KoinP2P Ungkap Operasional Usaha di Tengah Proses Hukum

Sedang Trending 1 jam yang lalu

MANAJEMEN PT Lunaria Annua Teknologi (KoinP2P), anak usaha platform fintech PT Sejahtera Lunaria Annua (KoinWorks), menyatakan kegiatan operasional perseroan dan layanan KoinP2P kepada pengguna tetap berjalan normal. Hal ini seiring dengan proses hukum yang tengah yang berjalan. Kegiatan operasional yang dimaksud termasuk proses penagihan (collection) terhadap peminjam dana (borrower).

KoinP2P juga akan bersikap kooperatif dalam proses penyidikan dugaan kasus korupsi kredit yang menyeret tiga petinggi perusahaan. Hal tersebut disampaikan dalam keterangan resmi dikutip oleh Antara, di Jakarta, pada Senin, 11 Mei 2026.

Scroll ke bawah untuk melanjutkan membaca

Dalam keterangan tersebut, manajemen KoinP2P menyatakan bakal mengikuti dan menghormati proses hukum yang sedang berlangsung, dengan menjunjung tinggi asas praduga tak bersalah (presumption of innocence).

Kasus dugaan pelanggaran hukum itu berkaitan dengan salah satu skema kerja sama pendanaan institusi (channeling) dengan PT Bank Rakyat Indonesia (Persero) Tbk atau BRI.

“Dalam skema tersebut, proses pendanaan dilakukan melalui mekanisme kerja sama antara platform dan BRI sesuai peran masing-masing dalam hubungan kerja sama penyaluran pendanaan yang berlaku,” kata manajemen KoinP2P, dikutip dari pernyataan tertulis.

Perusahaan berkomitmen menghormati proses yang berjalan saat ini serta percaya bahwa seluruh fakta serta peran masing-masing pihak dalam skema kerja sama penyaluran pendanaan tersebut akan dapat dijelaskan secara lebih utuh dan transparan melalui mekanisme hukum yang berlaku.

Hal senada disampaikan oleh Corporate Secretary BRI Dhanny.

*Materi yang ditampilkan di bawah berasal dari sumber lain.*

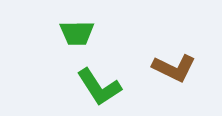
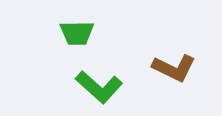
green L-shape: rotated 15 degrees counterclockwise
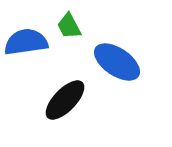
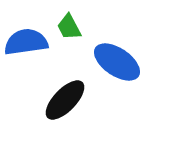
green trapezoid: moved 1 px down
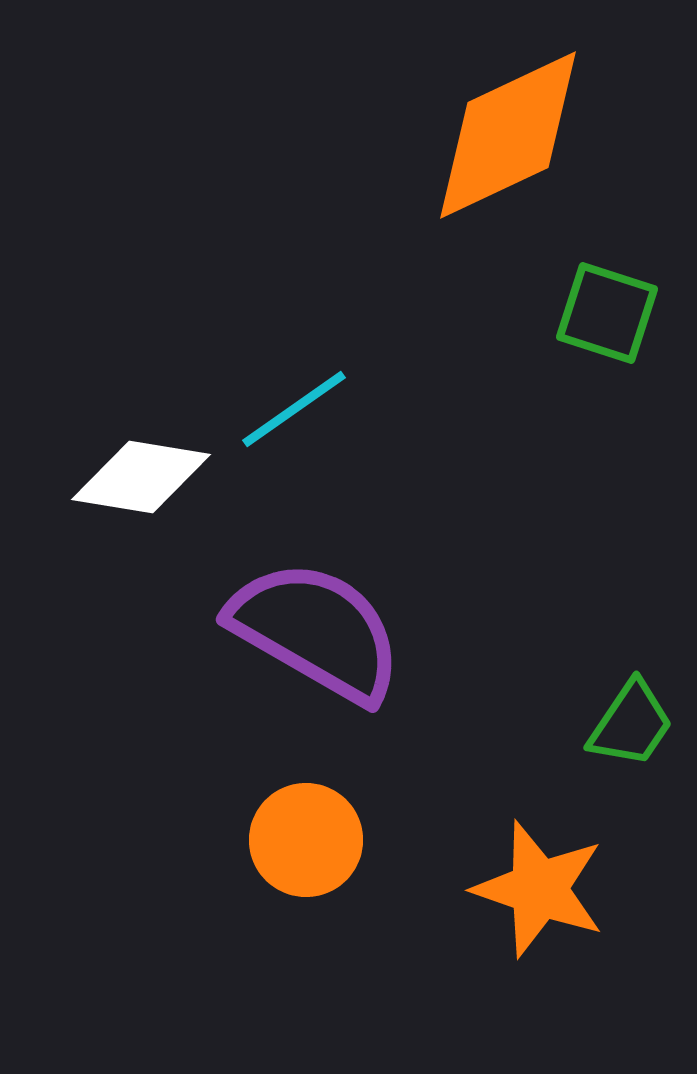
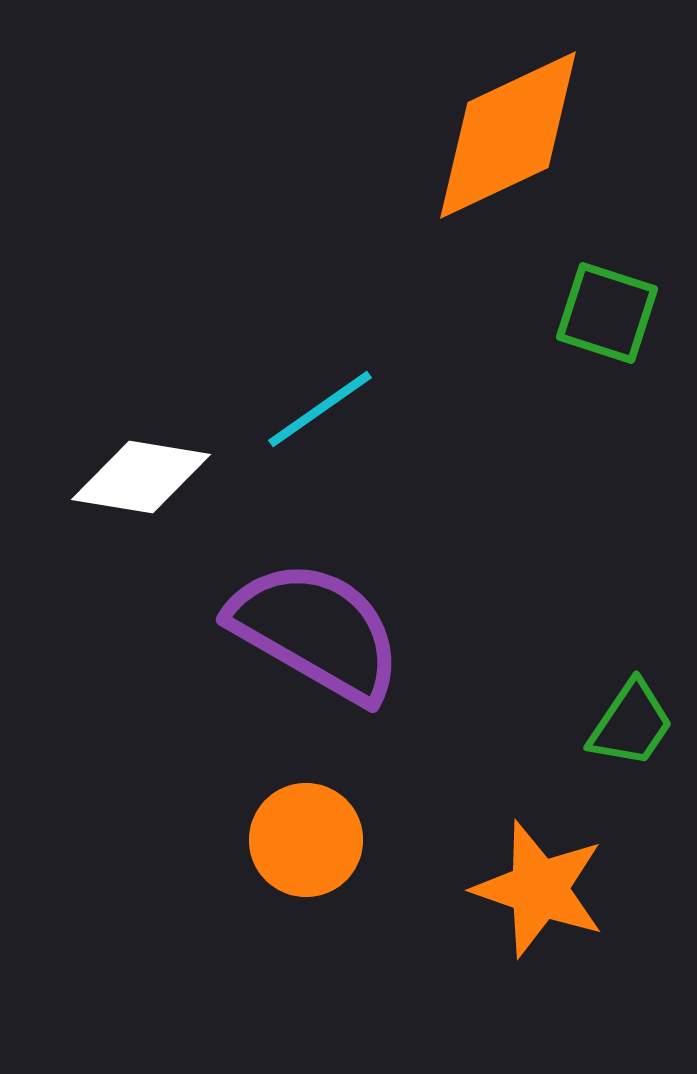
cyan line: moved 26 px right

Ia sebelumnya mengungkapkan bahwa BRI berkomitmen untuk bersikap kooperatif dalam proses penyidikan dugaan kasus korupsi penyaluran pembiayaan di anak usaha platform fintech KoinWorks tersebut.

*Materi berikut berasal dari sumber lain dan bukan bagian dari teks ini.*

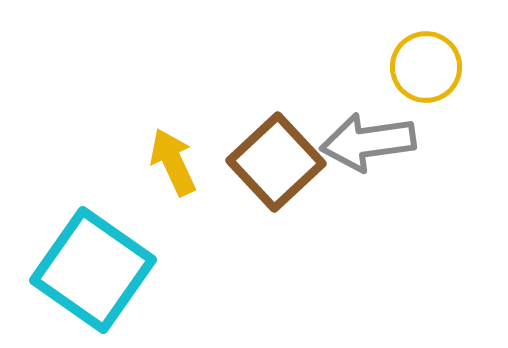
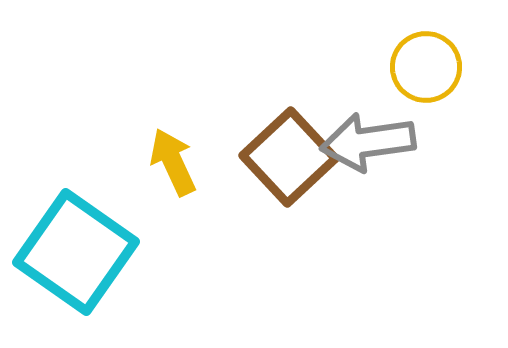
brown square: moved 13 px right, 5 px up
cyan square: moved 17 px left, 18 px up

BRI juga akan menghormati proses penegakan hukum yang tengah dilakukan aparat. “Perseroan akan bersikap kooperatif dan mengikuti seluruh proses sesuai ketentuan yang berlaku,” ujar Dhanny di Jakarta pada Kamis, 7 Mei 2026.

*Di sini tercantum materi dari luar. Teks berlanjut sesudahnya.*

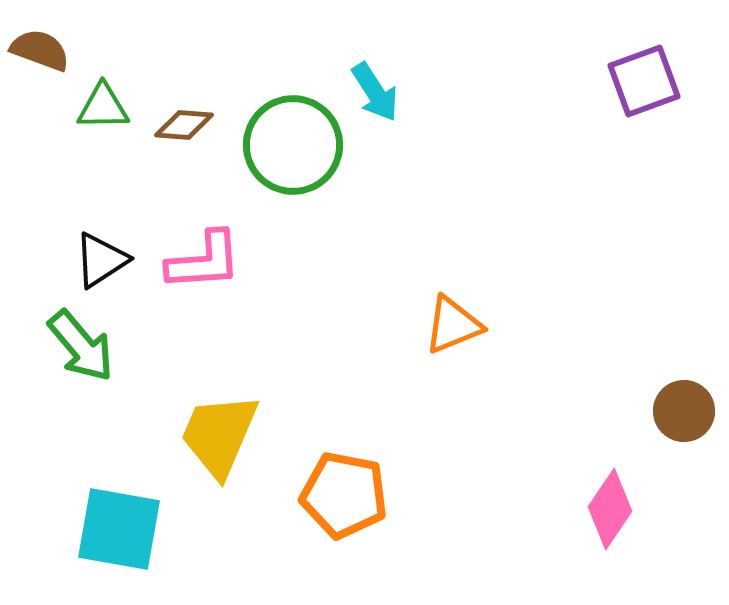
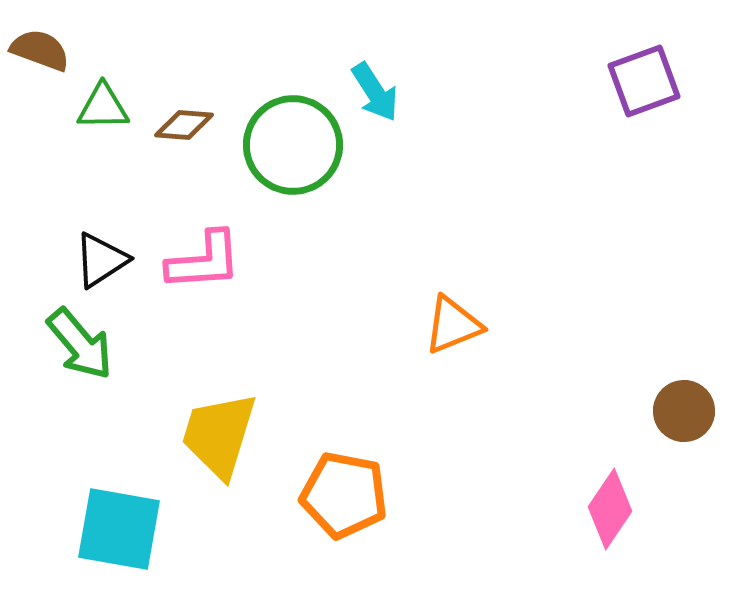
green arrow: moved 1 px left, 2 px up
yellow trapezoid: rotated 6 degrees counterclockwise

Ia pun memastikan perusahaan senantiasa mengedepankan prinsip Good Corporate Governance (GCG), prudential banking, serta manajemen risiko dalam menjalankan setiap proses bisnis dan kegiatan operasional.

Sebelumnya, Kejaksaan Tinggi DKI Jakarta menahan tiga tersangka dalam perkara dugaan tindak pidana korupsi penyaluran dana salah satu bank di Jakarta melalui fintech KoinP2P. Penahanan ini dilakukan sejak Rabu pekan lalu, 6 Mei 2026, hingga dua puluh hari ke depan di Rutan Cipinang dan Rutan Salemba.

Ketiga tersangka tersebut, yakni BAA selaku Direktur Operasional KoinP2P pada 2021 hingga sekarang, BH selaku Direktur Utama KoinP2P periode 2015-2022 sekaligus Komisaris KoinP2P sejak 2022 hingga sekarang, serta JB selaku Direktur Utama KoinP2P periode 2024 hingga sekarang.

Kejati DKI mengatakan ketiga tersangka diduga bekerja sama berdasarkan analisis tidak layak dalam mengajukan dan menyalurkan pembiayaan secara melawan hukum dari salah satu bank di Jakarta kepada sejumlah nasabah.

Sementara Otoritas Jasa Keuangan (OJK) juga sudah memanggil pengurus dan pemegang saham KoinP2P untuk menindaklanjuti kasus tersebut. Kepala Departemen Surveillance dan Kebijakan Sektor Jasa Keuangan Terintegrasi OJK Agus Firmansyah menyatakan pemanggilan ini bertujuan untuk menegaskan tanggung jawab atas keberlangsungan kegiatan usaha KoinP2P tetap melekat pada pemegang saham.